The core policy points, I would think, are:

-Opposition to Trump/Republicans. Willingness to protect the Mueller investigation, respect its results, and impeach Trump.

-Support for legal equality for all people regardless of race, ethnicity, gender, sexual orientation/identity, religion, or nation of origin.

-Protection for the Dreamers, followed by (but not conditional upon) comprehensive immigration reform, including both reasonable border security and an easier pathway to citizenship.

-Support for a social safety net, including preserving, and not cutting or undermining, Medicaid, Medicare, and Social Security. This is pretty much universally agreed on by Dems as is.

-Progressive taxation: Ie, the rich pay a higher rate than the poor. I think that this is pretty near-universal too- the only differences will be on the details/exact rates.

-Universal background checks for guns. I think this is something almost everyone supports. Trying to demand that all Democrats adhere to the most hardline anti-gun policies would be a non-starter.

I also think that the party platform should officially endorse Single Payer Health Care, although I would not demand that the party withdraw support from any individual candidate who opposed it.

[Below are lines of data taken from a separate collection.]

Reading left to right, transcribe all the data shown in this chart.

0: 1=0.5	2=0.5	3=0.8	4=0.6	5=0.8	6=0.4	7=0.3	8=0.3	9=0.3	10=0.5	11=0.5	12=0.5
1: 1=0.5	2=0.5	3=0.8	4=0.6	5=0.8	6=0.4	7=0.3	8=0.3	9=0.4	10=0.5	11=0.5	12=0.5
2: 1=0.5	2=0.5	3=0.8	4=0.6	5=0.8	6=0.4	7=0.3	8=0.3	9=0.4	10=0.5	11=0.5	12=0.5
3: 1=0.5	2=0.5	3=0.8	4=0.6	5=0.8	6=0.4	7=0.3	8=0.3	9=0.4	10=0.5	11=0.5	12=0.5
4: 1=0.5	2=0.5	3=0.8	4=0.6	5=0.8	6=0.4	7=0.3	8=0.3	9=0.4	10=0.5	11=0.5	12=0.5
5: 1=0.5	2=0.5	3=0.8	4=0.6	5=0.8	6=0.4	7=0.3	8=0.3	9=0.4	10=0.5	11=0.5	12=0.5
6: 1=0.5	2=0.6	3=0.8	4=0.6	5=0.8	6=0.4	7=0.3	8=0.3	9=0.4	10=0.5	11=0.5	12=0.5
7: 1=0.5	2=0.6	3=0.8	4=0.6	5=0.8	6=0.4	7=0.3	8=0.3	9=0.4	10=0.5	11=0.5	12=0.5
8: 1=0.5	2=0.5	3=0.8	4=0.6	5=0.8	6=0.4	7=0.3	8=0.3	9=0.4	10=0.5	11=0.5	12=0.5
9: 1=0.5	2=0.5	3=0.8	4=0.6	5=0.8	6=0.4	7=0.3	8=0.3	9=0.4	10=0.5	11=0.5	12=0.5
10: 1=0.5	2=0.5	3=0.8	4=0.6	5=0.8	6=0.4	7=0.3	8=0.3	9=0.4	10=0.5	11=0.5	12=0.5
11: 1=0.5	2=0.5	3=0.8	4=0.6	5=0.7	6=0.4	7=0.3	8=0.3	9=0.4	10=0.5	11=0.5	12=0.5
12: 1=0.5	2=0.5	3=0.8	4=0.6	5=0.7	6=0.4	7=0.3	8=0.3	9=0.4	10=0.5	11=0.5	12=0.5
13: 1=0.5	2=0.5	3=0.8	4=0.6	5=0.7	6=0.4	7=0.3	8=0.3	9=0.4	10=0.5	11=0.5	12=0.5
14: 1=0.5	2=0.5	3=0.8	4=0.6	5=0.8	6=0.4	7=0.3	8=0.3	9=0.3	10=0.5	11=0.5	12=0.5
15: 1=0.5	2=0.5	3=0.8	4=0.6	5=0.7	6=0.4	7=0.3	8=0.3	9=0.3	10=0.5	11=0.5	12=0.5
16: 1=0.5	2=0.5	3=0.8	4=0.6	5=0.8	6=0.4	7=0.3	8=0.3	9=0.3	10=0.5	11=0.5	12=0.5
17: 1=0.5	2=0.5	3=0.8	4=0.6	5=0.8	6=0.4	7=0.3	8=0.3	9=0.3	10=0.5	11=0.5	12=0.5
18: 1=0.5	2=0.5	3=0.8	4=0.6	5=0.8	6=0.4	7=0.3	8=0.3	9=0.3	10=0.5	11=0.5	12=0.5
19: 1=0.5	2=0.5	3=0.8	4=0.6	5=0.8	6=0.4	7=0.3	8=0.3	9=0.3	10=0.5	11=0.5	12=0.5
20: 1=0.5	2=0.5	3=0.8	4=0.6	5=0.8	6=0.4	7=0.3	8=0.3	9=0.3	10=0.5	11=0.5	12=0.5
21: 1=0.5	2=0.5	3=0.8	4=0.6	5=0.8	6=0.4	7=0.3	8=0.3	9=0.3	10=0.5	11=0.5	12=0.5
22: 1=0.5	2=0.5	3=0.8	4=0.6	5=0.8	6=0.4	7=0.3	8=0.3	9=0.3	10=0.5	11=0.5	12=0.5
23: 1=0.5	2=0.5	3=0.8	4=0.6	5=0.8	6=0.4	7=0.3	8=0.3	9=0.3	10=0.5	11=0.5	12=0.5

Pretty much everything else, I think, we can afford to be flexible on. But that's just my view.

Edit: In fact, I would say most of these points have universal or near-universal agreement from Dems as is. The main ones to work on changing peoples' views would be the last one. Elsewhere, its mostly just a matter of stiffening spines.
"Our progress in degeneracy appears to me to be pretty rapid. As a nation, we began by declaring that "all men are created equal." We now practically read it "all men are created equal, except negroes" When the Know-Nothings get control, it will read "all men are created equal, except negroes, and foreigners, and Catholics." When it comes to this I should prefer emigrating to some country where they make no pretence of loving liberty -- to Russia, for instance, where despotism can be taken pure, and without the base alloy of hypocracy." - Lincoln.